現時点では、ドコモ回線に紐づいたdアカウントを端末に設定しようとすると、ネットワーク暗証番号による「回線認証」やdアカウントを設定した他の端末で認証を行う「スマホ認証」が求められる。厄介なのが、デュアルSIM端末で他社回線に切り替える場合だ。
dアカウントはその仕様上、回線を切り替えるだけであっさりログアウトされてしまう。千歩ぐらい譲ってそこまではまだいいとしても、他社回線で再度ログインするハードルが非常に、非常に高い(大事なことなので2回繰り返しました)。
上記のとおり、回線認証かスマホ認証が必要になるが、前者はドコモ回線ではないので利用できない。一方の後者は、あらかじめdアカウント設定済みの“別の端末”が必要になってしまう。
つまり、他社回線に切り替えると、もう1台スマホなりタブレットなりにあらかじめdアカウントを設定しておかないと、ログインすらできなくなってしまうというわけだ。
この状態だと、ドコモメールの読み込みなども一切できなくなる。しかも、何らかの拍子でもう1台の端末に設定したdアカウントがログアウトされていると、デュアルSIMで切り替えた他社回線でログインする手段がなくなる。完全に詰んでしまうというわけだ。
特にこれが発生しがちなのが、海外渡航時。海外に着いて、ドコモ回線からローミングキャリアなり現地SIMなりに切り替えると、上記のようにログアウトが発生してしまう。
ここでもう1台の端末(筆者はiPhone 15 ProとPixel 7にも設定している)を取り出し、ログインを試みようとすると、そっちはそっちでログアウトされてしまっているため、スマホ認証が使えない。
結局、それだけのために一度ドコモ回線でローミングしたあと、別端末のdアカウントを再設定、再度1台目の非ドコモ回線でスマホ認証をするという複雑な手順を踏まなければならない。
これ、もうユーザーに使わせる気がないですよね……。後付けでデュアルSIM端末を導入したこともあって、仕様がまったくこなれていないことがよく分かる。
というようなことが、冒頭で挙げたパスキーの全面導入によって解消されることを期待している。現時点で、デュアルSIM利用時の挙動は判明していないが、少なくともデュアルSIMユーザーに混乱を与えているスマホ認証はなくなり、パスキーに切り替わる。
変更機能の一覧を見れば分かるが、文字通り“刷新”と言ってもいいほど、あらゆる認証がパスキーに丸っと統一されている。

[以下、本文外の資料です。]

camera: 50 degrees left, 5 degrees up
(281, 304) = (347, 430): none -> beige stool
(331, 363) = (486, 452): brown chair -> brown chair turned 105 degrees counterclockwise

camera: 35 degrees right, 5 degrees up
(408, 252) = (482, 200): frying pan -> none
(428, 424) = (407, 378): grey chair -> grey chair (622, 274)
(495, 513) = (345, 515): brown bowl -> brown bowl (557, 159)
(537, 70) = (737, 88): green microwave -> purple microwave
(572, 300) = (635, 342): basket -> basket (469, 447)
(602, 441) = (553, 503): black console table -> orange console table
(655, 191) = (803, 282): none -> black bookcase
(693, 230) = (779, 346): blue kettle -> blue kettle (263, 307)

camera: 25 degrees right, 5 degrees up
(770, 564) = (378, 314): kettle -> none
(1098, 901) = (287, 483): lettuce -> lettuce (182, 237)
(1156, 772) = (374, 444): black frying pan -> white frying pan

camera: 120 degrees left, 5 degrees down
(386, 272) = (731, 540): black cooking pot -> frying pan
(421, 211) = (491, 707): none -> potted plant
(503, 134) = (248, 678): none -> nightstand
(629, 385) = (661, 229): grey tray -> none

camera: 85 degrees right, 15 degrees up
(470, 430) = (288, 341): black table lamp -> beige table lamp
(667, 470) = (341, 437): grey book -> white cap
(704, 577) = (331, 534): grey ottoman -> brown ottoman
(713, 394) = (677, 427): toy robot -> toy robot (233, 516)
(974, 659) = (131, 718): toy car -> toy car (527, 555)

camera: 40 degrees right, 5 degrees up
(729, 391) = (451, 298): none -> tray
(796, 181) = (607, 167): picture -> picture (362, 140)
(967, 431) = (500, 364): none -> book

パスキーとは、FIDO Allianceの策定したパスワードレス認証の技術で、ドコモもここに参画している。
スマホ側に秘密鍵を補完し、それを生体認証で取り出し、サイト側の公開鍵と組み合わせることで認証を行う仕組みだ。
この仕様や、スマホ認証の代わりとしてパスキーが挙げられていることを踏まえれば、デュアルSIMで他社回線に切り替えた場合でも、指紋認証などだけで再ログインできるようになる可能性はある。
ただ、少し不安なのが機能リストの最後の最後に、「モバイル回線(5G・4G・3G・LTEなど)接続による認証」が鎮座していること。この一言で気持ちがザワザワしてしまった(笑)。
説明には、「一部サービスにおいてモバイル回線接続による認証時、ネットワーク暗証番号の入力を求めるようになります」と記載されており、これを文字通り解釈すれば、他社回線で接続した場合はスマホ認証の代わりのパスキーになると読むことはできる。
しかしながら、これまで認証方法が取っ散らかっていたこともあり、これが本当にドコモ回線で接続したときにのみ求められるものなのかがよく分からない。
仮にドコモ回線に紐づいたdアカウントはこれが必須となってしまうと、他社回線でログインすらできなくなってしまう。そもそも、スマホにプリインストールされたdアカウント設定がどうなるのかなど、まったく案内されていないことも多い。
機能変更が多い割に、説明が不足している印象だ。ほとんどすべての認証がパスキーに統一されていることを願いつつ、10月13日の新機能導入を待ちたい。